**QUOTED PASSAGE**
------------------------------

What is Straight Edge? RTP interviews 3 Straight Edge Dudes

RTP took the time to interview 3 people about the straight edge lifestyle so we could better explain it to you. Here’s what they had to say…

RTP: How do you identify?

12546301_10153884920709443_3569175_oZephyr (pictured above): i identify as a vegan straight edge gay trans male

12596695_963661967054504_1647232197_oAlex (pictured above): i identify as a guy

12571071_10205694477469351_411907744_nJacob (pictured above): I’m Jacob and I’m a straight edge dude.

RTP: What is Straight Edge?

Zephyr: “to me, straight edge is an extension of the hardcore community that represents a purposeful abstinence from drugs and alcohol. it’s very much about maintaining control of my actions and emotions and not contributing to the culture of addiction that drug and alcohol corporations have created, as well as stepping away from addictive tendencies that run in my family and are commonly experienced by folks with mental illness.

Alex: “Straight Edge is looking out for yourself, whether it being that you know you wouldnt possess the self control to limit yourself from substances, or the fact that you hate the effects it has on you/other people. It’s a life style that characterizes a lot of people. No drugs, no alcohol, no cigs (or anything of the sort ) and no promiscuous sex.”

Jacob: “Straight edge is taking the phrase “everything in moderation” to the fullest you can, it’s about taKing the extra step in knowing what’s best for you.”

RTP: What does someone have to do to label themselves as straight edge?

Zephyr: “i believe that as straight edge grew out of the hardcore community, that being a part of that scene is intrinsic to being straight edge, in addition to (obviously) not partaking in drugs, alcohol, or smoking cigarettes or vaping. i think the “third x” nonsense about abstaining from “promiscuous sex” is a fundamental misrepresentation of the values of being straight edge and an extension of cultural misogyny and the purity myth, and really has no place in straight edge.”

Alex: “To label themselves as straight edge you have to be drug/alcohol/tobacco free. And most consider refraining from promiscuous sex as a straight edge value.”

Jacob:  “It doesn’t take much to be straight edge, just a couple generic guidelines; no drugs, no alcohol and no promiscuity. Some people go as far as ostracizing those who drink caffeine or have sex in general but I think that ruins the community aspect of it.”

------------------------------

**SUPPLIED DATA**
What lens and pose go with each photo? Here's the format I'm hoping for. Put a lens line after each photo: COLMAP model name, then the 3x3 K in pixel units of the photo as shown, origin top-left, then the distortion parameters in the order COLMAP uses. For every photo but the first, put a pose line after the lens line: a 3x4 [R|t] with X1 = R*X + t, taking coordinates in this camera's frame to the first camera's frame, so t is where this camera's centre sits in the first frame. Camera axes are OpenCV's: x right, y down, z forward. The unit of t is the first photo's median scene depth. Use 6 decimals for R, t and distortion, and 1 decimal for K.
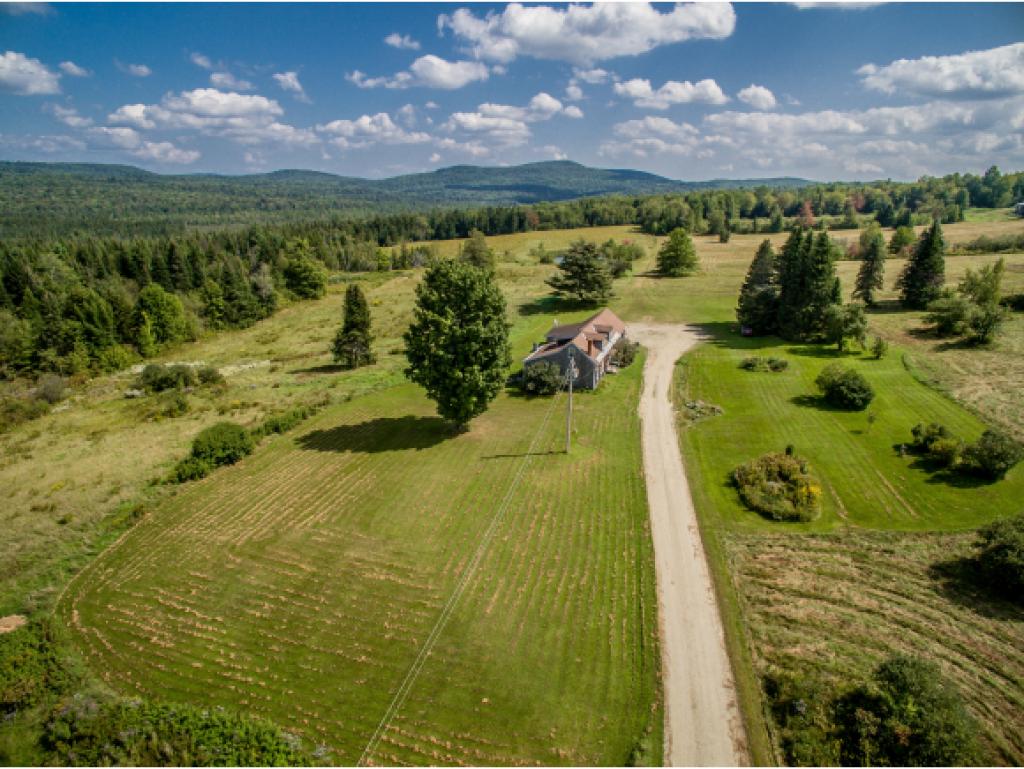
lens RADIAL K [[599.9, 0, 508.3], [0, 599.9, 379.2], [0, 0, 1]] dist [-0.121591, 0.089079]
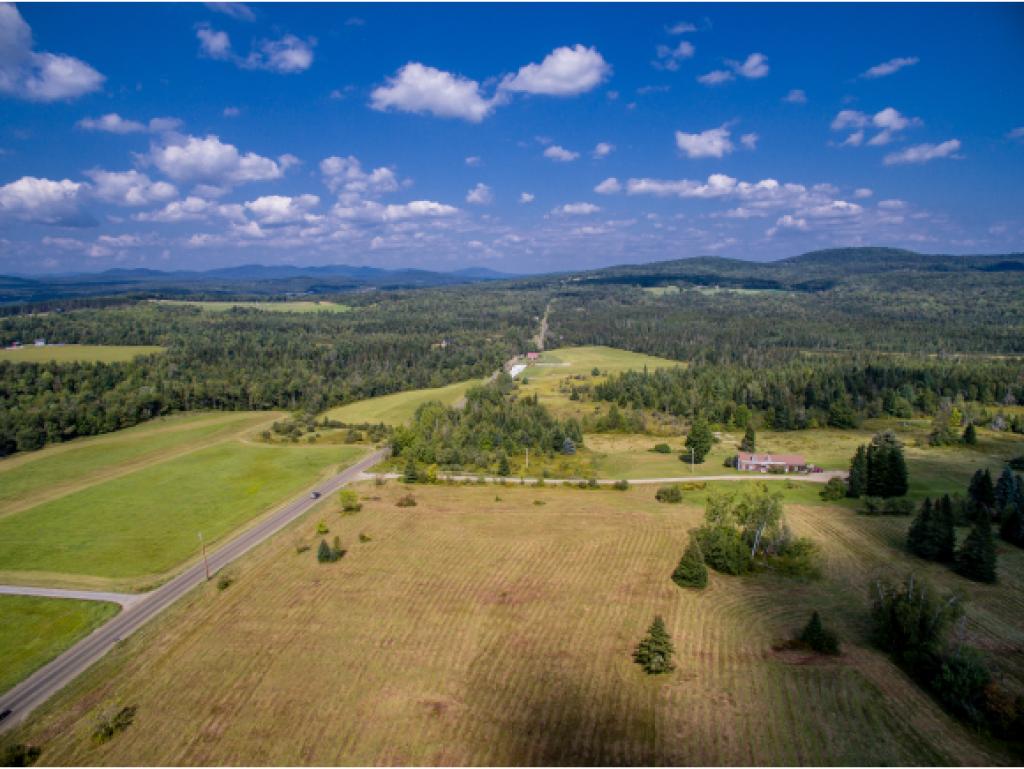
lens RADIAL K [[599.9, 0, 508.3], [0, 599.9, 379.2], [0, 0, 1]] dist [-0.121591, 0.089079]
pose [[0.156466, 0.155647, -0.975342, 0.543900], [-0.281419, 0.953597, 0.107032, -0.080750], [0.946743, 0.257733, 0.193008, -0.157866]]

------------------------------

**DIRECTIONS**
1. Answer these from the straight edge interview, one per line:
(a) How does Zephyr identify?
(b) Besides drugs and alcohol, what does Alex say straight edge rules out?
(c) What does Jacob think ruins the community aspect of straight edge?
2. Write the next part of the interview about straight edge, continuing after Jacob's last answer.

**YOUR RESPONSES**
1.
(a) As a vegan straight edge gay trans male.
(b) Cigs (or anything of the sort) and promiscuous sex.
(c) Some people ostracizing those who drink caffeine or have sex in general.

2.
RTP: Hardcore music and being straight edge go hand in hand, right? Do you have to fit into the hardcore music scene to label yourself as straight edge? Are there people who don’t fit into the hardcore music scene or don’t even like hardcore music that are straight edge?

Zephyr: “that’s tricky. i really do believe that straight edge is a part of hardcore and vice versa. that being said, radical sobriety is a part of many countercultural scenes, and hardcore in particular can be extremely inaccessible to women, queer folks and people of color, so i hesitate to insist on a generalized hard and fast rule about it

Alex: “It does go hand in hand, but not being into hardcore and being straight edge is pretty common. I know kids who have no idea about the culture but still identify as straight edge.”

Jacob: “I don’t think you have to be into hardcore or punk or any sort of music to be straight edge. I think it definately helps though, just because hardcore is where the origins of the movement lie, it’s just good to know the history I think.”

RTP: What’s the most common misconception about Straight Edge?

Zephyr: “that it’s inherently violent. while hardcore is a music scene that is characterized by aggression, straight edge does not come hand in hand with intolerance or violence. while certain crews may feel the need to impose their beliefs on other people through violence, the truth is that a lot of that tough-guy attitude is getting left in the past. it’s becoming part of common radical dialogue to acknowledge the power structures in place that encourage and exacerbate addiction, and to recognize that we can’t expect our values or morals to be universally upheld. i like to believe that the gang mentality that people come to expect from straight edge is no longer the norm.”

Alex: “The most common misconception is that we are all very militant and elitists. With the exception of a few crews, most straight edge people are friendly and humble.

Jacob:  “I’d have to agree with Alex as far as most people thinking straight edge kids are elitist in most cases, I’ve actually lost friends over this even. People think that just because we hold ourselves to a higher standard of living it means we think of ourselves more highly I think. Most of the straight edge kids I know are the furthest thing from militant and yet the stigma still applies.”

RTP: There’s a stereotype that violence is part of the straight edge lifestyle…Is this true for some? Why is this a stereotype? 

Zephyr: “i mean, it’s silly to pretend that violence in straight edge doesn’t exist. it does. i’ve known people to take the community “family” feeling too far and use it as an excuse for exclusivity, which evolved into enacting violence on those who weren’t a part of it. but that attitude, i feel, is becoming less and less common”

Alex: “the violence stereotype is almost always never true, at least here in Denver. I havent seen any violence from straight edge kids in denver, but in other scenes, im not sure. It could be a stereotype because of militant crews throughout the country, but really in this genre of music, it could be anything .”

Jacob: “I wouldn’t say I’ve ever actually experienced this but I could definitely see how someone would, I mean even Ian Mackaye (Minor Threat) left the DC hardcore scene because of violence. Most of the music is angry sounding so people could just kind of assume we’re always angry.”


RTP: What’s your most favorite thing about being straight edge?

Zephyr: “my favorite thing about being straight edge is very personal. having a mental illness took away a lot of the control i had over my emotions. remaining sober and having a community to support that sobriety allows me to take back at least a little bit.

Alex: “My favorite part of being straight edge is knowing that I am always in control, not under the influence of something that could hurt my understanding of my surroundings. I like the independence from it, it’s like watching the world from a different perspective.”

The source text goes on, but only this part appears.